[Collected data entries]
++++++++

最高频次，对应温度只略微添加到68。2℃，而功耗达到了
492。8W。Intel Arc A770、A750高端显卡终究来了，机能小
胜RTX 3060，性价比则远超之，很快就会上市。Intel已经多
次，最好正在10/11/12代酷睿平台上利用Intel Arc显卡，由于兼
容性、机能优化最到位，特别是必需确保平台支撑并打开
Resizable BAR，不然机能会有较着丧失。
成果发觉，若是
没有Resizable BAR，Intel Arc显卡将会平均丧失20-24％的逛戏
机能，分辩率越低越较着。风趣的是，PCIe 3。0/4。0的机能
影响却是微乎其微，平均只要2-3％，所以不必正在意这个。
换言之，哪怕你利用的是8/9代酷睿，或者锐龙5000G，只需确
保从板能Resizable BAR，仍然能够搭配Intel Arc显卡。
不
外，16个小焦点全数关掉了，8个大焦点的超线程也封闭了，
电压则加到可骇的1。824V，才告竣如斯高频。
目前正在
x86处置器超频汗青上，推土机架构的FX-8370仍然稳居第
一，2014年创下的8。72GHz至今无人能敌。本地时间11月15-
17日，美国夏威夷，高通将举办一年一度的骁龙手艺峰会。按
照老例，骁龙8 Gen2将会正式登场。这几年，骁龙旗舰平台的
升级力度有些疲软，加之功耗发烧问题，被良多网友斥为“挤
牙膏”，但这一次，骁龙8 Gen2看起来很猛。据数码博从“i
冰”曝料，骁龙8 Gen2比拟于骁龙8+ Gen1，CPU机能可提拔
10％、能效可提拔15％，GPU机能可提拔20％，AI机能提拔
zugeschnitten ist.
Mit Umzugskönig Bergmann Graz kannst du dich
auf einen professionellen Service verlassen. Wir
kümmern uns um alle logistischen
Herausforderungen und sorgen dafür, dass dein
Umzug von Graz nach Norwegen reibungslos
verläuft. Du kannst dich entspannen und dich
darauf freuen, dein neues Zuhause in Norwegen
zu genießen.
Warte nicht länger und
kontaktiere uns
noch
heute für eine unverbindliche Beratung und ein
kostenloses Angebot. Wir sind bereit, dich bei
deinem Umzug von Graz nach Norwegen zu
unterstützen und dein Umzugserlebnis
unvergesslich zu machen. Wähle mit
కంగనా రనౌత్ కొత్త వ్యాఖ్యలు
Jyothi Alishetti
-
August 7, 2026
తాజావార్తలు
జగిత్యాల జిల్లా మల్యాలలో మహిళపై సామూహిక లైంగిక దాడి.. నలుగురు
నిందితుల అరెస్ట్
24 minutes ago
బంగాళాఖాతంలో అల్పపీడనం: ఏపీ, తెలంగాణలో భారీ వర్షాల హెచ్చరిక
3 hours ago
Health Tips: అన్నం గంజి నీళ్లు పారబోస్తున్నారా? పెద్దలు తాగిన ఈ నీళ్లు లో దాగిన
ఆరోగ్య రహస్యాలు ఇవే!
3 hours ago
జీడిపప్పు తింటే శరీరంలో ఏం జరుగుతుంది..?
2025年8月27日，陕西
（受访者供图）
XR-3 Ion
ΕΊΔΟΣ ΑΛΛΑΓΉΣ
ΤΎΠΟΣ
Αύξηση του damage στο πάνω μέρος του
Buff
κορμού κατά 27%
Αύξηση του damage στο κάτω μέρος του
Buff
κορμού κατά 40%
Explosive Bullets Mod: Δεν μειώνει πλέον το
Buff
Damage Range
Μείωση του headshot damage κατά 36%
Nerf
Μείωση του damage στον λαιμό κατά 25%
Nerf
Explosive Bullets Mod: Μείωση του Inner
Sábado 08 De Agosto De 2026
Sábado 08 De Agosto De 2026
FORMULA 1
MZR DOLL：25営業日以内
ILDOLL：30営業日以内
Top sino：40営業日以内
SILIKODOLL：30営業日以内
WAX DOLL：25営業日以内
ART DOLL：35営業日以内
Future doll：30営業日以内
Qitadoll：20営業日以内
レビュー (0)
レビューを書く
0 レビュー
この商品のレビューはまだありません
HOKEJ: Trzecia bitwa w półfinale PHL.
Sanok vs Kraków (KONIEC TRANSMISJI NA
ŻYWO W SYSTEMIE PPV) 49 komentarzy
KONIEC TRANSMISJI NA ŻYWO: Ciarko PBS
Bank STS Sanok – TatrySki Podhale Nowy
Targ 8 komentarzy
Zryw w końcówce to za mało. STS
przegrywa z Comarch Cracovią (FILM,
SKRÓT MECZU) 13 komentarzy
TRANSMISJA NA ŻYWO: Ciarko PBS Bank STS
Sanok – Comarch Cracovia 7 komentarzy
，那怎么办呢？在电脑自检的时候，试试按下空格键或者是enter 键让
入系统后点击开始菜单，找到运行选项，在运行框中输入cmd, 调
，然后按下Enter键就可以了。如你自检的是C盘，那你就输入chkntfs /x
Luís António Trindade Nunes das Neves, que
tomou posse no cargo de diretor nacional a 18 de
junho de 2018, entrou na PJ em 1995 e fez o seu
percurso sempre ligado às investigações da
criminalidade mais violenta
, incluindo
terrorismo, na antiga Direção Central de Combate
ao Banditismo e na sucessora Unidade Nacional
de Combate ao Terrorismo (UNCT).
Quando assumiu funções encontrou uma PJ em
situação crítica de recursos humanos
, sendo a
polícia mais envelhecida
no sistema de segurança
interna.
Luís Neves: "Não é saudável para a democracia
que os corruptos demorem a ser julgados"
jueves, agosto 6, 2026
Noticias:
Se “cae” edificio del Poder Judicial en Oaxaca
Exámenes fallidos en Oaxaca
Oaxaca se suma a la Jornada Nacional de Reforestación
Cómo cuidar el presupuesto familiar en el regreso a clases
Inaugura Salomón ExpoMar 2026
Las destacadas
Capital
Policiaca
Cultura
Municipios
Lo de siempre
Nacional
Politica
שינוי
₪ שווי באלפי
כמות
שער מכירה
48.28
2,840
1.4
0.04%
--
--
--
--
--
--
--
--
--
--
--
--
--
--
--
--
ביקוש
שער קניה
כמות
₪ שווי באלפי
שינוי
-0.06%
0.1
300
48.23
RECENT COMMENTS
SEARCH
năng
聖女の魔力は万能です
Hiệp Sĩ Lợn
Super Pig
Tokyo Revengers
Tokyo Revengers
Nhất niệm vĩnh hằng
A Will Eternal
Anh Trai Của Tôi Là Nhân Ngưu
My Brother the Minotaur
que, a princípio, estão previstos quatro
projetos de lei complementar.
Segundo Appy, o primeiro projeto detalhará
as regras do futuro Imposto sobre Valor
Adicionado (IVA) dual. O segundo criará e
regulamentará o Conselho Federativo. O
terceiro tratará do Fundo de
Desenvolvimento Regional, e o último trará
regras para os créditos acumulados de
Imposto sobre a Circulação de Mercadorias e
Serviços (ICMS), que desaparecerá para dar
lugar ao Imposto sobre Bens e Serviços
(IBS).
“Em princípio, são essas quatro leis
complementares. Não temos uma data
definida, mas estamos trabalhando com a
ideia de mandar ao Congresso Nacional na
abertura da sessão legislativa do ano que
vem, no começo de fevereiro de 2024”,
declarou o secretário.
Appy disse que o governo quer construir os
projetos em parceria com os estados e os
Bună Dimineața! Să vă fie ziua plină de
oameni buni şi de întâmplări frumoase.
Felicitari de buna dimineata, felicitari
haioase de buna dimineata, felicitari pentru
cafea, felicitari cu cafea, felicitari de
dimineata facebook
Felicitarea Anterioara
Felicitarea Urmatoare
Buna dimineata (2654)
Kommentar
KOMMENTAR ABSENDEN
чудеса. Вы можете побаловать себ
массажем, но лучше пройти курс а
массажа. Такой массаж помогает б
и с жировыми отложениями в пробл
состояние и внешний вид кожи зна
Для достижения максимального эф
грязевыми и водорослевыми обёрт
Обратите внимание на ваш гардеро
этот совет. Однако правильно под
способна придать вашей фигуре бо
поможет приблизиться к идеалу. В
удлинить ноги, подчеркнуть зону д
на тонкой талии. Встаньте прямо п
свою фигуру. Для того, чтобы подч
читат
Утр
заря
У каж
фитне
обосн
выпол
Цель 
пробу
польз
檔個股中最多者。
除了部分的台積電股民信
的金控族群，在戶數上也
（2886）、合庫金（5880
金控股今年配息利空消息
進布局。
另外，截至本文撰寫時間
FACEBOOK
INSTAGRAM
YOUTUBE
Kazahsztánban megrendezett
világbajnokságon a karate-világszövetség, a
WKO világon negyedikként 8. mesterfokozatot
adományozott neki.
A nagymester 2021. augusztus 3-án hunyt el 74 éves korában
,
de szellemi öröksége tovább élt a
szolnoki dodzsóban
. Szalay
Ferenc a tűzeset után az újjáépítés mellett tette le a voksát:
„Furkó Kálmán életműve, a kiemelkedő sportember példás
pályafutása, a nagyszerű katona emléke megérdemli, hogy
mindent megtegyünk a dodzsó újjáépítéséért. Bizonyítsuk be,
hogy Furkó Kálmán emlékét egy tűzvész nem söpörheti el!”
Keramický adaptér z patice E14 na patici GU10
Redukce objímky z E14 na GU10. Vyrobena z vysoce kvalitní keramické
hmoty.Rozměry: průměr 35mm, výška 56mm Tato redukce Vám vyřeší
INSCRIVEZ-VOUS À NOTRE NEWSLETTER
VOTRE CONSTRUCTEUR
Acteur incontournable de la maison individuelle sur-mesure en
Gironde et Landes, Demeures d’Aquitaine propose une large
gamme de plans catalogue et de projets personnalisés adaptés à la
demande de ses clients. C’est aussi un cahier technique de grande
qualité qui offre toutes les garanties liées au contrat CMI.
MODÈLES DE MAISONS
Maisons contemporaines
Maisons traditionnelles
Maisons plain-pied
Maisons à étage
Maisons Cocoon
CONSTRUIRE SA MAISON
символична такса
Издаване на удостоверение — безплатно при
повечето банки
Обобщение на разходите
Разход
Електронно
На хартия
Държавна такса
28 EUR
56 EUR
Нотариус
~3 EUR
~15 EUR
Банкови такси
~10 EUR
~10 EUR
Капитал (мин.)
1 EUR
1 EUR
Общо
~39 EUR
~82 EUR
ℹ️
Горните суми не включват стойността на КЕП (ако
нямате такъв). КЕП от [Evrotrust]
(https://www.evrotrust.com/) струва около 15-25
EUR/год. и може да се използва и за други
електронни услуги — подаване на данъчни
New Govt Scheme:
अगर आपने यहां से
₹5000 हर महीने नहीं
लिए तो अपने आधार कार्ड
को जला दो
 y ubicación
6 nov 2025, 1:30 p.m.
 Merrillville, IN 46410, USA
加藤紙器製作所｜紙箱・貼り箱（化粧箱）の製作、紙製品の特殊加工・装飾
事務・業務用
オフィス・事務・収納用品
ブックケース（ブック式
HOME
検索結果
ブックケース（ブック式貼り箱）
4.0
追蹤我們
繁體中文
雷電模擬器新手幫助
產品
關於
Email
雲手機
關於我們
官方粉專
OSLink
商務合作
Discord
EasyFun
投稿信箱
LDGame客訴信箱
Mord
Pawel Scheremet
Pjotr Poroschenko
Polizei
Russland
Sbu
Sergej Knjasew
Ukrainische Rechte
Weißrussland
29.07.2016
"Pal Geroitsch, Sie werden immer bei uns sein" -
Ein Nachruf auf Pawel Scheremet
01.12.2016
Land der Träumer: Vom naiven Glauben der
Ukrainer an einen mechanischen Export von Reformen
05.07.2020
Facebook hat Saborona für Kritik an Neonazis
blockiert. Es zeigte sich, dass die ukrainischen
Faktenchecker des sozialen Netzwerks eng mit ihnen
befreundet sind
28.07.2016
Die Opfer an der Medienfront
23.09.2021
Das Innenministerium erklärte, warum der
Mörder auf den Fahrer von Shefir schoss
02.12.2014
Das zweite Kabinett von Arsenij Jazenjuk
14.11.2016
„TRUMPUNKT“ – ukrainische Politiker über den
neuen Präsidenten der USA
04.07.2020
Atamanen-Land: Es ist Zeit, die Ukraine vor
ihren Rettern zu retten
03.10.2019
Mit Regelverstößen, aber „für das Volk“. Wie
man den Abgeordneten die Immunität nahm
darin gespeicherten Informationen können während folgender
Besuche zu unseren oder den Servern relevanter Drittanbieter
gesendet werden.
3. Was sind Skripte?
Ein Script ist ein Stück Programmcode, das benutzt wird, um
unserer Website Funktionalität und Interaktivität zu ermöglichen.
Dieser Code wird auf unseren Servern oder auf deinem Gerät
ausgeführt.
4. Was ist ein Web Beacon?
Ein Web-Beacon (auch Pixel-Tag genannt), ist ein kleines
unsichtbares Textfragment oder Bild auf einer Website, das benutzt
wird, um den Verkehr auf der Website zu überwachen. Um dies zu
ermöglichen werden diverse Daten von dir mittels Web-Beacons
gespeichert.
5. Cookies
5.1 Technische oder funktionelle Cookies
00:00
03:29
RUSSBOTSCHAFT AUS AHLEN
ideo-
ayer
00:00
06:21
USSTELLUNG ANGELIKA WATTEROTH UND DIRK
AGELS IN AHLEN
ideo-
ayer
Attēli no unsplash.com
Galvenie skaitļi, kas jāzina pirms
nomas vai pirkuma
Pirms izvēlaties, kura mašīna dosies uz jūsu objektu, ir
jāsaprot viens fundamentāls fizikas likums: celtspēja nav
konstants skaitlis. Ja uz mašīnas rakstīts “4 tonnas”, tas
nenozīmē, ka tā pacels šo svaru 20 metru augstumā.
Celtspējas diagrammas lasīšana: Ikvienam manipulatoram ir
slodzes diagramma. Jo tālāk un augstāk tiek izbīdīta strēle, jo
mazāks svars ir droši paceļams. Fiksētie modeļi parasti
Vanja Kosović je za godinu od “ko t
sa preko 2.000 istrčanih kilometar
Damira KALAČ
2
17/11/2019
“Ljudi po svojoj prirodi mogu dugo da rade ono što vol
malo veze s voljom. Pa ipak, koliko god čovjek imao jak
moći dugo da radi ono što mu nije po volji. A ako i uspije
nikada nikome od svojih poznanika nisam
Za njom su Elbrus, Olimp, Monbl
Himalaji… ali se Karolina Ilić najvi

++++++++

Exercise prompt
Convert the lines from the start of the entries through the line containing "verläuft. Du kannst dich entspannen und dich" into a numbered list, omitting any blank lines.

Answer below
1. 最高频次，对应温度只略微添加到68。2℃，而功耗达到了
2. 492。8W。Intel Arc A770、A750高端显卡终究来了，机能小
3. 胜RTX 3060，性价比则远超之，很快就会上市。Intel已经多
4. 次，最好正在10/11/12代酷睿平台上利用Intel Arc显卡，由于兼
5. 容性、机能优化最到位，特别是必需确保平台支撑并打开
6. Resizable BAR，不然机能会有较着丧失。
7. 成果发觉，若是
8. 没有Resizable BAR，Intel Arc显卡将会平均丧失20-24％的逛戏
9. 机能，分辩率越低越较着。风趣的是，PCIe 3。0/4。0的机能
10. 影响却是微乎其微，平均只要2-3％，所以不必正在意这个。
11. 换言之，哪怕你利用的是8/9代酷睿，或者锐龙5000G，只需确
12. 保从板能Resizable BAR，仍然能够搭配Intel Arc显卡。
13. 不
14. 外，16个小焦点全数关掉了，8个大焦点的超线程也封闭了，
15. 电压则加到可骇的1。824V，才告竣如斯高频。
16. 目前正在
17. x86处置器超频汗青上，推土机架构的FX-8370仍然稳居第
18. 一，2014年创下的8。72GHz至今无人能敌。本地时间11月15-
19. 17日，美国夏威夷，高通将举办一年一度的骁龙手艺峰会。按
20. 照老例，骁龙8 Gen2将会正式登场。这几年，骁龙旗舰平台的
21. 升级力度有些疲软，加之功耗发烧问题，被良多网友斥为“挤
22. 牙膏”，但这一次，骁龙8 Gen2看起来很猛。据数码博从“i
23. 冰”曝料，骁龙8 Gen2比拟于骁龙8+ Gen1，CPU机能可提拔
24. 10％、能效可提拔15％，GPU机能可提拔20％，AI机能提拔
25. zugeschnitten ist.
26. Mit Umzugskönig Bergmann Graz kannst du dich
27. auf einen professionellen Service verlassen. Wir
28. kümmern uns um alle logistischen
29. Herausforderungen und sorgen dafür, dass dein
30. Umzug von Graz nach Norwegen reibungslos
31. verläuft. Du kannst dich entspannen und dich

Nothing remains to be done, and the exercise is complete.